Declaring your Caribbean bank accounts

A few months back, I got a panicky email from my aunt, who lives in the US.  She was told that she might be in trouble because of her bank accounts on Trinidad’s sunny island, which she and my uncle had not previously declared to the IRS.

I immediately arranged a Skype call with her and helped ease her mind.  She had nothing to worry about as she was properly declaring the interest, and the accounts were below the reporting threshold.

Unfortunately, many first and second-generation immigrants are blissfully unaware of their responsibility to report their foreign financial assets.  Much of the focus has been on Switzerland, but few very well known Caribbean banks are under investigation or are cooperating with US government investigations.  First Caribbean, Stanford, and Butterfield are well known retail banks in the Caribbean region.  I myself once had an account with First Caribbean.

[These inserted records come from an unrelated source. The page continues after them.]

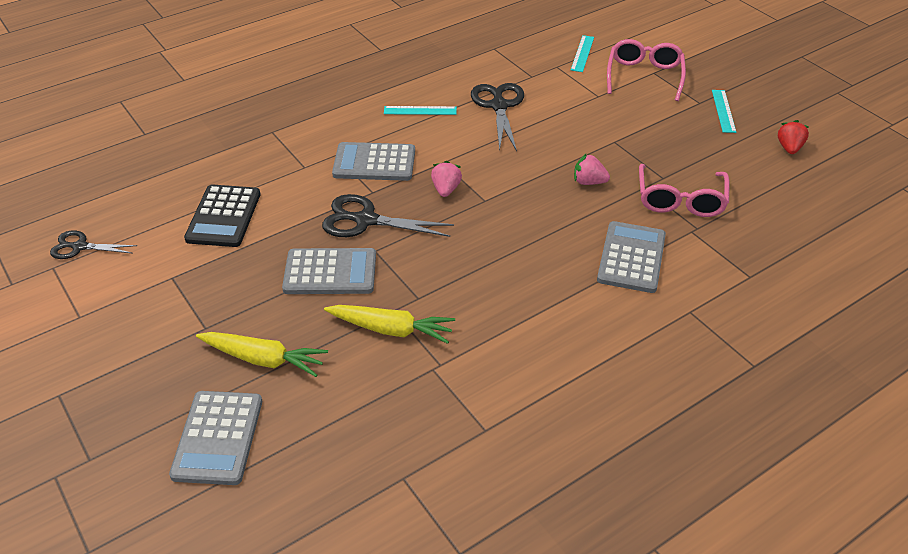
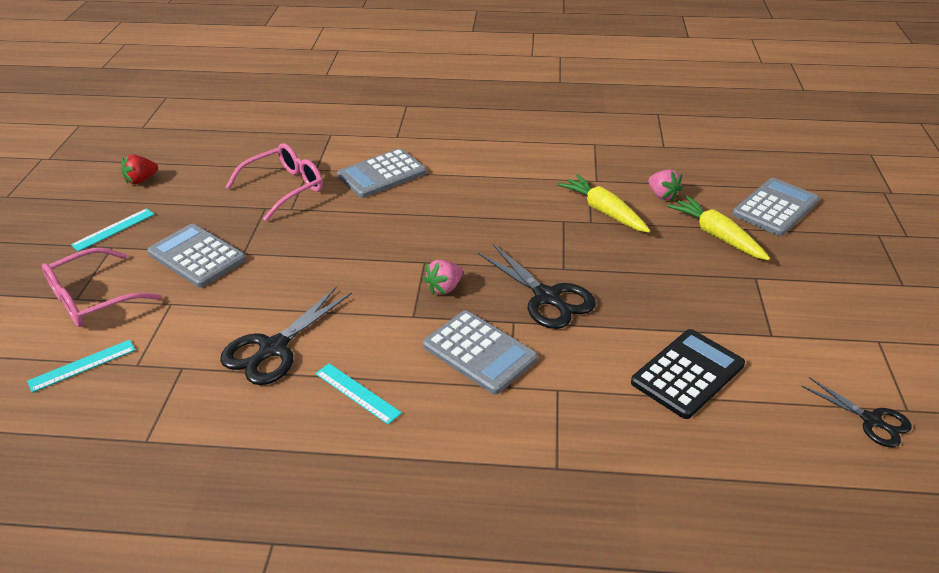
camera: 140 degrees left, 5 degrees down
grey calculator [282,248,376,294] -> grey calculator moved to [147,224,246,288]
pink strawberry [574,153,610,185] -> pink strawberry moved to [648,169,683,201]

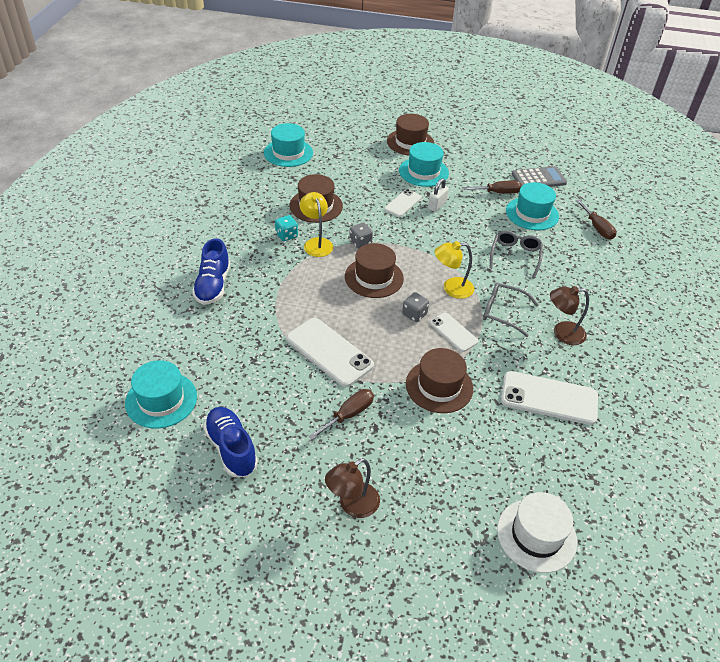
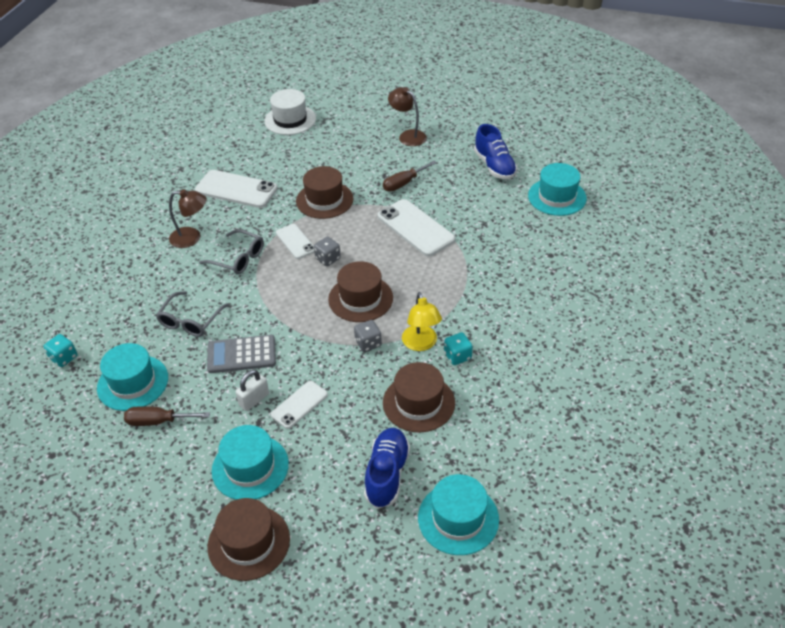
camera: 170 degrees left, 0 degrees up
blue shoe [192,238,230,305] -> blue shoe moved to [364,428,410,508]
brown lamp [325,458,380,518] -> brown lamp turned 105 degrees counterclockwise [388,87,427,146]
yellow lamp [434,241,474,299] -> none
grey calculator [512,166,567,187] -> grey calculator moved to [207,335,276,373]
brown screwdriver [576,199,617,240] -> turquoise dice [43,334,77,367]

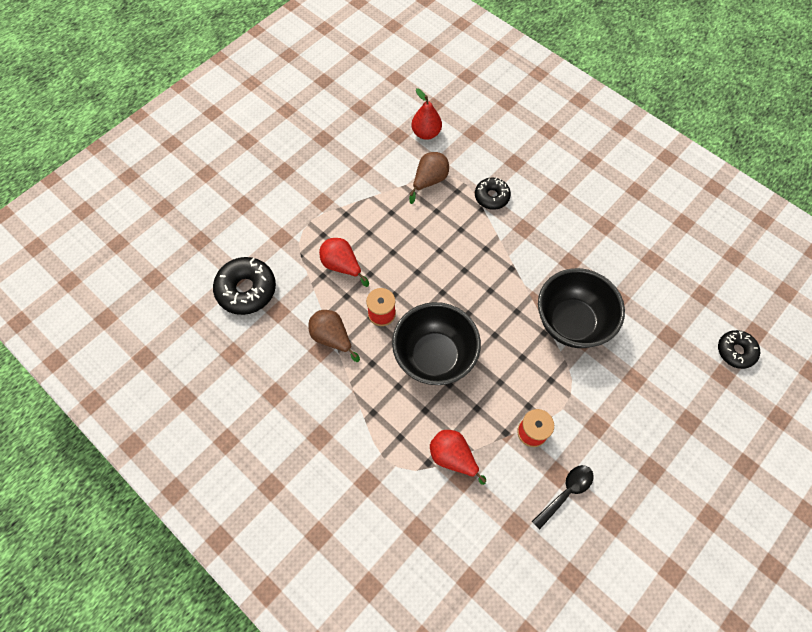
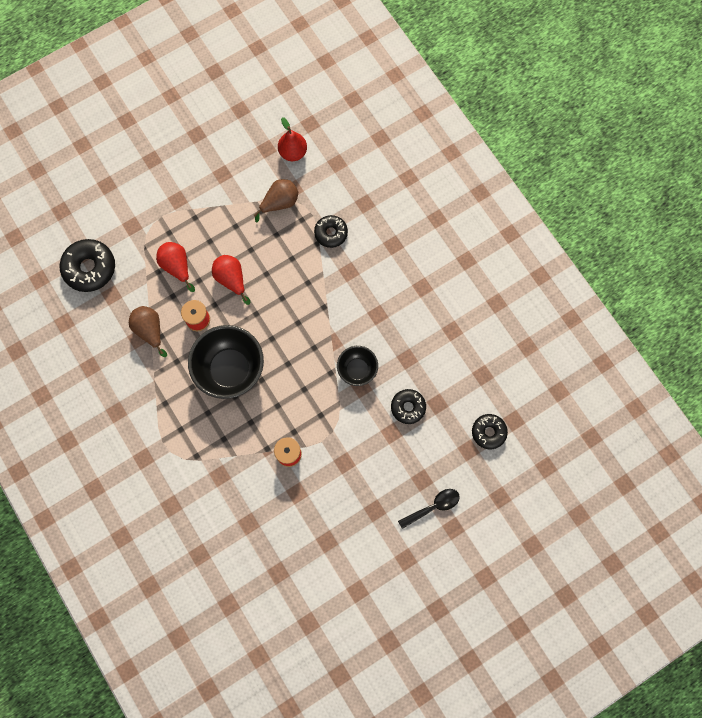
camera: 15 degrees right, 10 degrees up
red pear [430,430,486,485] -> red pear moved to [212,255,251,305]
black spoon [532,465,594,530] -> black spoon moved to [398,489,460,529]
black bowl [538,268,625,348] -> black bowl [337,346,378,386], size x0.56
none -> black donut [391,389,426,424]

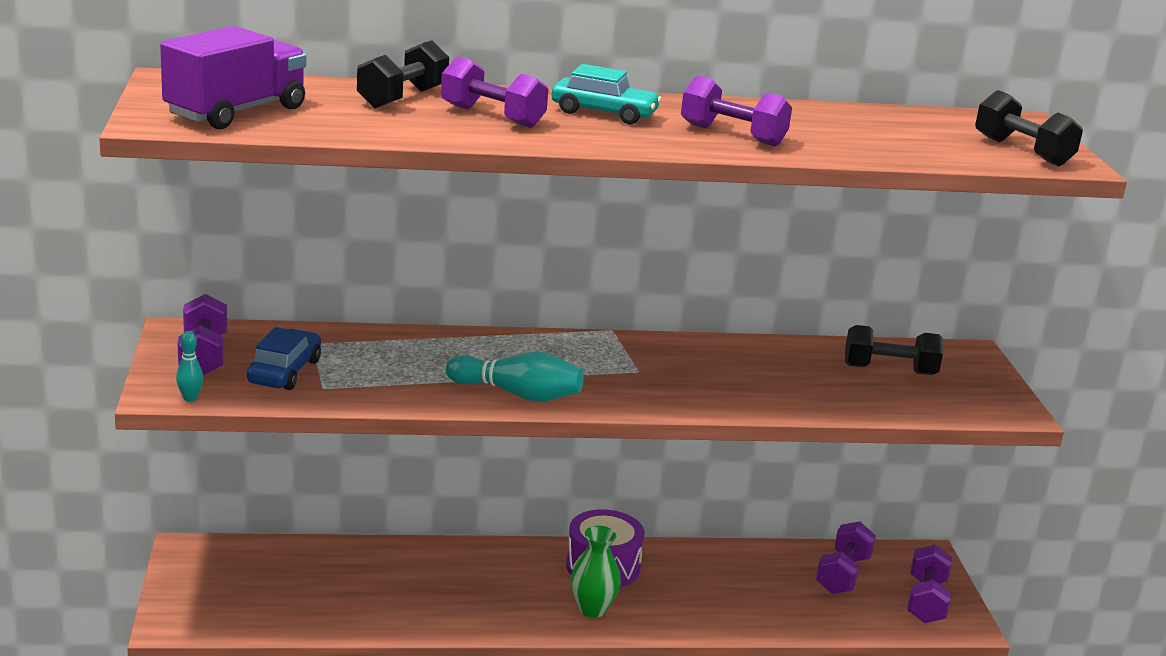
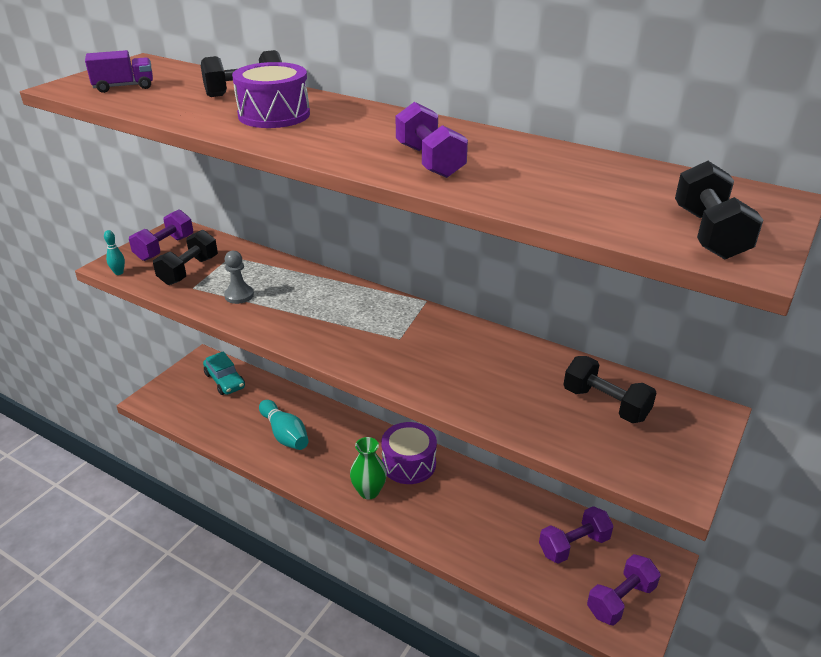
camera: 40 degrees right, 10 degrees up
purple truck [160,26,307,129] -> purple truck [85,50,153,93], size x0.59
blue car [247,327,321,390] -> black dumbbell [153,230,218,285]
purple dumbbell [441,56,548,128] -> purple drum [232,62,310,128]
turquoise bowling pin [446,352,584,402] -> turquoise bowling pin moved to [259,400,309,450]
turquoise car [552,64,662,124] -> turquoise car moved to [203,351,245,395]
none -> grey pawn [224,251,254,304]

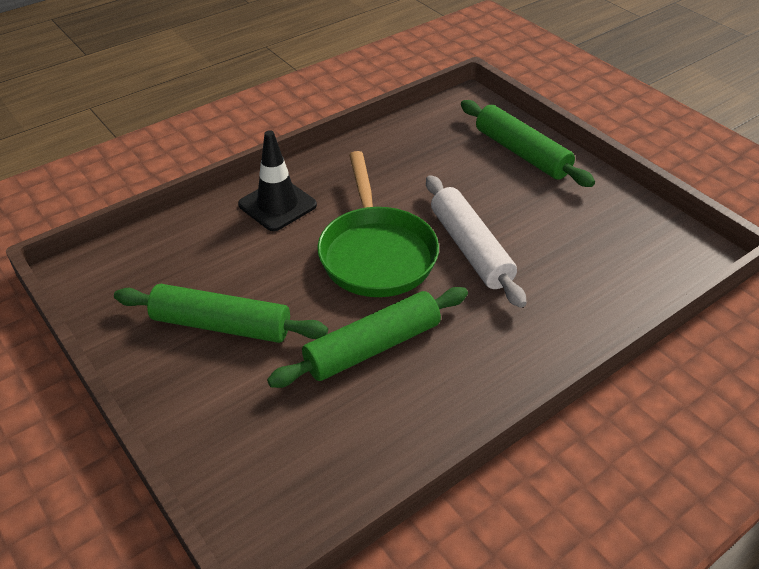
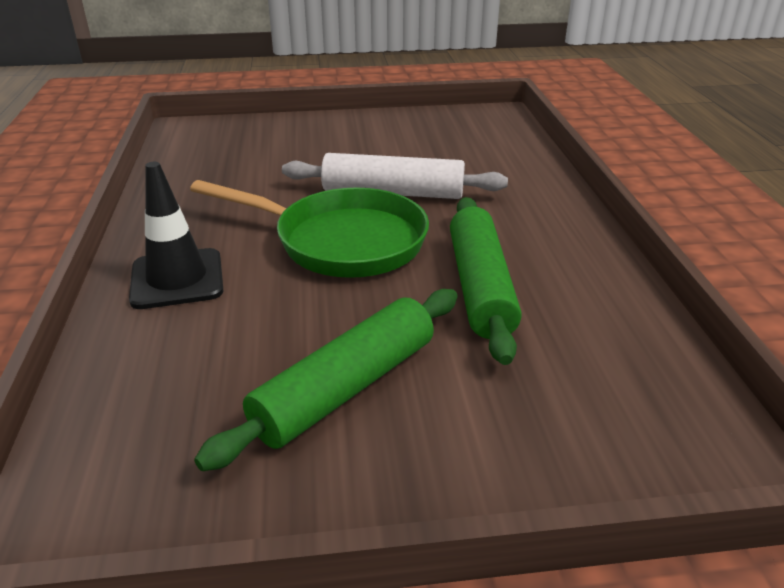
camera: 60 degrees left, 10 degrees down
green rolling pin [461,100,595,187] -> none

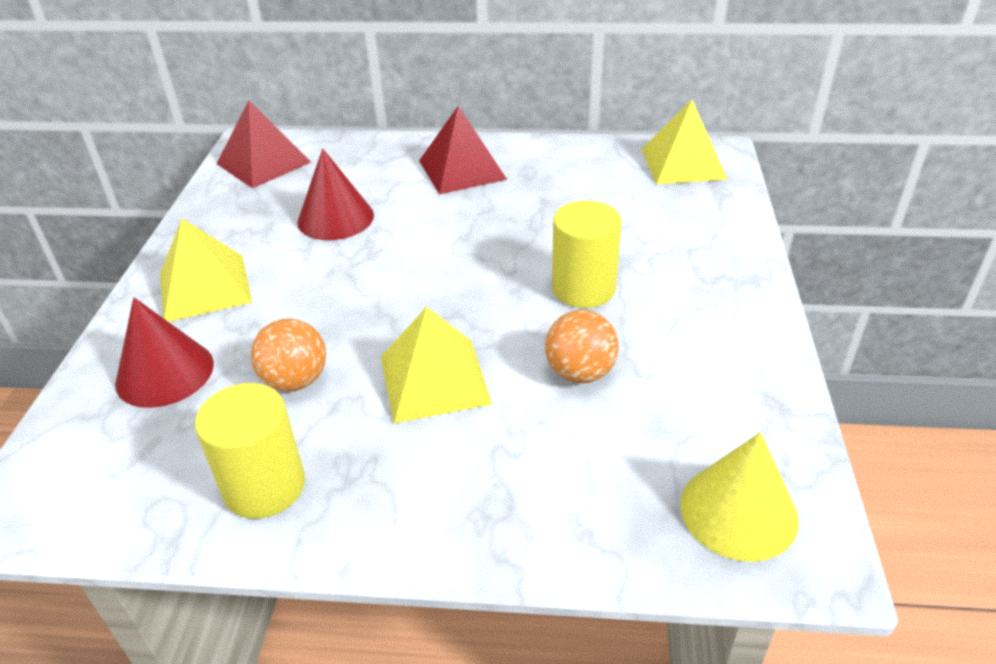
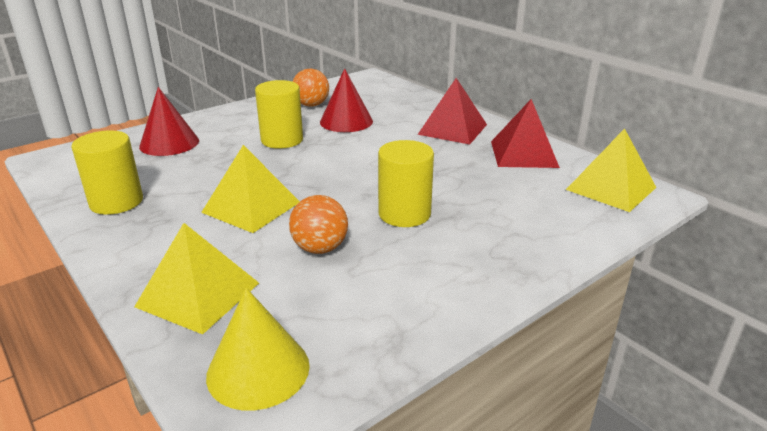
camera: 45 degrees right, 10 degrees down
yellow pyramid [160,219,252,322] -> yellow pyramid moved to [134,223,259,334]
red pyramid [217,100,311,188] -> red pyramid moved to [491,99,560,168]
orange ball [251,318,326,392] -> orange ball moved to [293,69,329,107]
none -> yellow cylinder [255,80,303,149]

The complete list is as follows-

  1. UBS AG
  2. Credit Suisse AG, Credit Suisse Fides, and Clariden Leu Ltd.
  3. Wegelin & Co.
  4. Liechtensteinische Landesbank AG
  5. Zurcher Kantonalbank
  6. Swisspartners
  7. CIBC FirstCaribbean International Bank Limited, its predecessors, subsidiaries, and affiliates
  8. Stanford International Bank, Ltd., Stanford Group Company, and Stanford Trust Company, Ltd.
  9. HSBC India
  10. The Bank of N.T. Butterfield & Son Limited (also known as Butterfield Bank and Bank of Butterfield).

Unfortunately, these banks’ customers are no longer eligible for the new OVDP program.

Changes to the IRS Disclosure Programs

I am also concerned about the Trinidad and Tobago Unit Trust Cooperation, which, according to the IRS website, has not yet registered as an FFI for FATCA.  Very strange given that it offers US funds to Caribbean nationals.  Some of their funds may actually be considered a PFIC (a particularly nasty penalty like treatment that many US persons face with their foreign mutual funds), and it is a well-known fact that they have many US persons on their books.  The sluggishness with which certain Caribbean financial institutions are moving is cause for grave concern.

In the meantime, US taxpayers face a race against the clock as the above list grows, and it is just a matter of time before their foreign financial institution reports them.  The bottom line is that it is time to consult a US qualified tax professional for advice on coming forward.